Required action:
From the records below, set down exactly the lines starting with the line that contains "необычный пляж возле" and going on through the line that contains "Wie viel ist mein iPhone 11 Pro noch wert?". Nothing else is wanted.
*** Material shown ***
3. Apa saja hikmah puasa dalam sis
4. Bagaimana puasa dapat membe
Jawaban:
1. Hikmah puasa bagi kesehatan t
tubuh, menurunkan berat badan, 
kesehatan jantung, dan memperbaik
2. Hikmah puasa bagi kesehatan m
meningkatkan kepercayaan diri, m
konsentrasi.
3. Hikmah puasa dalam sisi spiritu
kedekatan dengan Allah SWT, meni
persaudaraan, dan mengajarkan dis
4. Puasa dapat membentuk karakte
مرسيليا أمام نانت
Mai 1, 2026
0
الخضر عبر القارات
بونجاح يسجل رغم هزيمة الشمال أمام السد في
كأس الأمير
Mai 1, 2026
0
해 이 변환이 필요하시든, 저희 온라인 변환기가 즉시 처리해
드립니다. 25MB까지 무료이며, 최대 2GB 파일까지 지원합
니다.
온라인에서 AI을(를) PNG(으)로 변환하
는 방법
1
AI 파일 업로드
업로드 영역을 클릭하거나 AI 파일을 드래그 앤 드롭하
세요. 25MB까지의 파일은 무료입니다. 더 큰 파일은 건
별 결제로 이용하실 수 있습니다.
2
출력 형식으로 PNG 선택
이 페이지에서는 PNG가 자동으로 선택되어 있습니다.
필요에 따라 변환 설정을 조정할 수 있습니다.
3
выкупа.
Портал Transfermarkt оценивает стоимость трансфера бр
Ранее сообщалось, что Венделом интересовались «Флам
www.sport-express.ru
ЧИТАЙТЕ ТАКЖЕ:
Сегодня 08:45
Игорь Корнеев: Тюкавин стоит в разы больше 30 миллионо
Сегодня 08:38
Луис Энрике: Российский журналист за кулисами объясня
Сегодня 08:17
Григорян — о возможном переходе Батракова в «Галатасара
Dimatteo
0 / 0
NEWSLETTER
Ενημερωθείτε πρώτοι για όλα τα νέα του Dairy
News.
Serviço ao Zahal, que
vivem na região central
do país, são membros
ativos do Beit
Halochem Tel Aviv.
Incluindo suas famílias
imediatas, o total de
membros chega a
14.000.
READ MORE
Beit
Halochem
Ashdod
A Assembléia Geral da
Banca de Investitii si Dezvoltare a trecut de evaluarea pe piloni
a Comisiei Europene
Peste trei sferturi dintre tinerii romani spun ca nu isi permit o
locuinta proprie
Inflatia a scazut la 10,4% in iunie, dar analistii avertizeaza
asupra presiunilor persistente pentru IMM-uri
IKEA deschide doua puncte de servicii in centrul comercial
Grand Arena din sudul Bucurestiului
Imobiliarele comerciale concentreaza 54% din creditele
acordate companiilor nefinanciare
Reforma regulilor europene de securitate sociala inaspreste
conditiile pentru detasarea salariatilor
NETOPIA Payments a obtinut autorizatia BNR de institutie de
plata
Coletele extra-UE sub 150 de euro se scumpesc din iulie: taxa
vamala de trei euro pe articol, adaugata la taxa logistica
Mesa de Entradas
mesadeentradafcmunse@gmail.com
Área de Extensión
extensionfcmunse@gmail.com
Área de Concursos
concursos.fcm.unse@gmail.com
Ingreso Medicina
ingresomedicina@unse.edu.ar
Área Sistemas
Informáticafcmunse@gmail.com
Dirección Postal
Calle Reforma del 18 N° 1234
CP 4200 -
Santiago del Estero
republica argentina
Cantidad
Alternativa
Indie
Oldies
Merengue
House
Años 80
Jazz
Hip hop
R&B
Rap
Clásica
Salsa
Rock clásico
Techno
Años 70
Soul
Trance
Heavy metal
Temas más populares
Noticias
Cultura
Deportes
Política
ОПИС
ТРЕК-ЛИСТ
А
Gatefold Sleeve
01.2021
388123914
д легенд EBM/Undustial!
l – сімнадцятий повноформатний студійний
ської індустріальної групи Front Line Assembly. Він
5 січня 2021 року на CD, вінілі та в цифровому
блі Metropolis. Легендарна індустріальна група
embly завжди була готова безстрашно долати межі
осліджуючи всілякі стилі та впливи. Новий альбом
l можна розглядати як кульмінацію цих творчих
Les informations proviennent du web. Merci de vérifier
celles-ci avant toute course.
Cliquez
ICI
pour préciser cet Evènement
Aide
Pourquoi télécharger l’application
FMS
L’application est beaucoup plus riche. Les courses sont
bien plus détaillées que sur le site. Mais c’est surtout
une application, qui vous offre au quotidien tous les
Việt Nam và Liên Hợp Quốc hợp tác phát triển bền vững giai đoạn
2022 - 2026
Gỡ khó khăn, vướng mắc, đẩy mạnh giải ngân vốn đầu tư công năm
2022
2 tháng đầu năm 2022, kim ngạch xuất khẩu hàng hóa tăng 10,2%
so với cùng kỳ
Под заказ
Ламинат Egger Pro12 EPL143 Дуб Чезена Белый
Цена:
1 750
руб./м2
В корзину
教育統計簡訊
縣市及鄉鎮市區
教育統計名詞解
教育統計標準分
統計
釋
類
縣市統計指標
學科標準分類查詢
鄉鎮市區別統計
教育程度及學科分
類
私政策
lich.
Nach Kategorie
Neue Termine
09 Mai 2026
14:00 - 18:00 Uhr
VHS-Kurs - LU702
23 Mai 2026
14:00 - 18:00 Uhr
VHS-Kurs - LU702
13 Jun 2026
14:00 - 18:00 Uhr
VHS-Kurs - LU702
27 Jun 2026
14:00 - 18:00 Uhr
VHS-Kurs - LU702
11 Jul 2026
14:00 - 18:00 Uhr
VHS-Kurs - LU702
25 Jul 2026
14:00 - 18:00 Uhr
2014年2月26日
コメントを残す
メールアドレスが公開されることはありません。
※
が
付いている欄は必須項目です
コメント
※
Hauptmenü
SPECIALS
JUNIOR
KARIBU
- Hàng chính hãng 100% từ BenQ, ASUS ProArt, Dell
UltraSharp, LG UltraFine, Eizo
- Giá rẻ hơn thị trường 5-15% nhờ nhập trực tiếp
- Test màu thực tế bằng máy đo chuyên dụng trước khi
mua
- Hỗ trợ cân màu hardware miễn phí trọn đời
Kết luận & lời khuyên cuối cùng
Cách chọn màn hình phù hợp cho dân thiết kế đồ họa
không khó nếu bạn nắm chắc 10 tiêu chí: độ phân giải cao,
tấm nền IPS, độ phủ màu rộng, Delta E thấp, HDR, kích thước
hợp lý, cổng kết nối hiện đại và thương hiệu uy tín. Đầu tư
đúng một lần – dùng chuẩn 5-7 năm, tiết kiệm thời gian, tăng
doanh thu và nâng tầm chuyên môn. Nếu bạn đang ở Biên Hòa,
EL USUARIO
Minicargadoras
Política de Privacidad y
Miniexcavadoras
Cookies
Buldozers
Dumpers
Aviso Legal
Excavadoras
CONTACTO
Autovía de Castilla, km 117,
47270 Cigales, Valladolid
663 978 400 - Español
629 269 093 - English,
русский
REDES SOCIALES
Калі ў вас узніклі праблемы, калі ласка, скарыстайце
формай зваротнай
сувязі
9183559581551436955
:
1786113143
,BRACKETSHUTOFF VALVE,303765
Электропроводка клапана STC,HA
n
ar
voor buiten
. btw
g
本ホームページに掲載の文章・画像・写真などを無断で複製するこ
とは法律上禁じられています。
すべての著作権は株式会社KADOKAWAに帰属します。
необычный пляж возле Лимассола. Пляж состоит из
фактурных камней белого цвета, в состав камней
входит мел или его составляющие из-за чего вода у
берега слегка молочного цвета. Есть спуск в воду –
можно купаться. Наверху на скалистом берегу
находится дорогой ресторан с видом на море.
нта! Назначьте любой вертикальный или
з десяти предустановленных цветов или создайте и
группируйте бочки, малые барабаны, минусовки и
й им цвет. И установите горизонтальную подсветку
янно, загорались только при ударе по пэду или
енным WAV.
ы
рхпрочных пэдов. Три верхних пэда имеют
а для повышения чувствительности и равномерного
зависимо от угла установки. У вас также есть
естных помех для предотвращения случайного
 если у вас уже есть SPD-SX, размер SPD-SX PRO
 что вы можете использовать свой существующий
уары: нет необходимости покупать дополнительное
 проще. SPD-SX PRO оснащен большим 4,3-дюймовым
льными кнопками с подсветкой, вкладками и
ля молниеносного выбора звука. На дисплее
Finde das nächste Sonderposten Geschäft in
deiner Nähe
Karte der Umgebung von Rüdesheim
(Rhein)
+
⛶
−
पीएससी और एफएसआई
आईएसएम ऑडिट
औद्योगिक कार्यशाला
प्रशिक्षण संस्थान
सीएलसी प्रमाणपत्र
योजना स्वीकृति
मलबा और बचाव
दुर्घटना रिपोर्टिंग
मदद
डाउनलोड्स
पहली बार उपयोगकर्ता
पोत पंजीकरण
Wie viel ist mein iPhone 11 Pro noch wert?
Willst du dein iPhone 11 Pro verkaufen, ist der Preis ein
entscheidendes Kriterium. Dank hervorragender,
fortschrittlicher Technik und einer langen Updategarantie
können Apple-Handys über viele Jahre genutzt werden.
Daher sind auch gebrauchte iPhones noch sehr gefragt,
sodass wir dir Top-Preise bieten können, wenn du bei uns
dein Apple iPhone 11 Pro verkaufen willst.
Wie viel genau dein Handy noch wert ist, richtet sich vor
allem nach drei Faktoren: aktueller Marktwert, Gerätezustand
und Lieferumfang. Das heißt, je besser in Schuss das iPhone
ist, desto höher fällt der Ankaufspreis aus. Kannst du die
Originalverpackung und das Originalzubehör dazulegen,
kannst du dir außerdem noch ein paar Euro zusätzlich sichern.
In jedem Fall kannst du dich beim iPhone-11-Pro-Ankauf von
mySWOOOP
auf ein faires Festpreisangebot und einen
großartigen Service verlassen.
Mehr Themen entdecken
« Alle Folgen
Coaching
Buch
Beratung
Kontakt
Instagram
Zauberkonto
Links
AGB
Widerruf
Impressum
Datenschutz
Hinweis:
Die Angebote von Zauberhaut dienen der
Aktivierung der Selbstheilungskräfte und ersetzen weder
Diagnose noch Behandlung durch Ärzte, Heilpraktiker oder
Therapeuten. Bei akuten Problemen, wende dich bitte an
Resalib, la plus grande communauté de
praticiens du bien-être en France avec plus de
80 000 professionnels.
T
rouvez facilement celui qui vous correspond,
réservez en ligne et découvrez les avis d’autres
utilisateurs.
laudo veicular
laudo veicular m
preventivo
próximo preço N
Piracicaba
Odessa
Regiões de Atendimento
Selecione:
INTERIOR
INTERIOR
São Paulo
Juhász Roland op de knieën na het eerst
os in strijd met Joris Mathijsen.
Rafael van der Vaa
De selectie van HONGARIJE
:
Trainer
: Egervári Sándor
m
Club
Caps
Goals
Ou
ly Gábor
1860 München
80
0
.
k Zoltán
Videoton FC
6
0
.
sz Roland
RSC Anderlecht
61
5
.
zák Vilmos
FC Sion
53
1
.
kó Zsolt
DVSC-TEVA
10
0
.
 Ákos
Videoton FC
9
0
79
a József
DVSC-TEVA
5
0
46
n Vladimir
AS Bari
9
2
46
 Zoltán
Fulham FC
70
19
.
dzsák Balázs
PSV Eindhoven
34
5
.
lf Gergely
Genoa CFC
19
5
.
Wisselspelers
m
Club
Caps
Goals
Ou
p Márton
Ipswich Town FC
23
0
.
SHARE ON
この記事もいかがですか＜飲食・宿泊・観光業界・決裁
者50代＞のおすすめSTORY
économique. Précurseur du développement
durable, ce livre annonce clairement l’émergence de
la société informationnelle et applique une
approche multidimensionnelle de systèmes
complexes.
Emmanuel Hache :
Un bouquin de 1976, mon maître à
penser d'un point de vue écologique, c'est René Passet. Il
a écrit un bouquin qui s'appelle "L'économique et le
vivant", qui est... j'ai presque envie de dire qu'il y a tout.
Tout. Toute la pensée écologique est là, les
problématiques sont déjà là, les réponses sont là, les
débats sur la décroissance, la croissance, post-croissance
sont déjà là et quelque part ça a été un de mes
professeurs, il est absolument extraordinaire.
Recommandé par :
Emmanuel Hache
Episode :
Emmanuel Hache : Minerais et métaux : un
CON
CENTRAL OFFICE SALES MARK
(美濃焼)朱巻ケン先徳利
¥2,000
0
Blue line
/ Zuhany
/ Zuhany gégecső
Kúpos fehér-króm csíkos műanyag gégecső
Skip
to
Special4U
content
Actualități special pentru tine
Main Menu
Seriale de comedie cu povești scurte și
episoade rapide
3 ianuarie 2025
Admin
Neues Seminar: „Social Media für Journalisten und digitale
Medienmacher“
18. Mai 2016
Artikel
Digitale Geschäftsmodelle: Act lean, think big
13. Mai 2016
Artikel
*** End of Material shown ***
Answer to the problem:
необычный пляж возле Лимассола. Пляж состоит из
фактурных камней белого цвета, в состав камней
входит мел или его составляющие из-за чего вода у
берега слегка молочного цвета. Есть спуск в воду –
можно купаться. Наверху на скалистом берегу
находится дорогой ресторан с видом на море.
нта! Назначьте любой вертикальный или
з десяти предустановленных цветов или создайте и
группируйте бочки, малые барабаны, минусовки и
й им цвет. И установите горизонтальную подсветку
янно, загорались только при ударе по пэду или
енным WAV.
ы
рхпрочных пэдов. Три верхних пэда имеют
а для повышения чувствительности и равномерного
зависимо от угла установки. У вас также есть
естных помех для предотвращения случайного
 если у вас уже есть SPD-SX, размер SPD-SX PRO
 что вы можете использовать свой существующий
уары: нет необходимости покупать дополнительное
 проще. SPD-SX PRO оснащен большим 4,3-дюймовым
льными кнопками с подсветкой, вкладками и
ля молниеносного выбора звука. На дисплее
Finde das nächste Sonderposten Geschäft in
deiner Nähe
Karte der Umgebung von Rüdesheim
(Rhein)
+
⛶
−
पीएससी और एफएसआई
आईएसएम ऑडिट
औद्योगिक कार्यशाला
प्रशिक्षण संस्थान
सीएलसी प्रमाणपत्र
योजना स्वीकृति
मलबा और बचाव
दुर्घटना रिपोर्टिंग
मदद
डाउनलोड्स
पहली बार उपयोगकर्ता
पोत पंजीकरण
Wie viel ist mein iPhone 11 Pro noch wert?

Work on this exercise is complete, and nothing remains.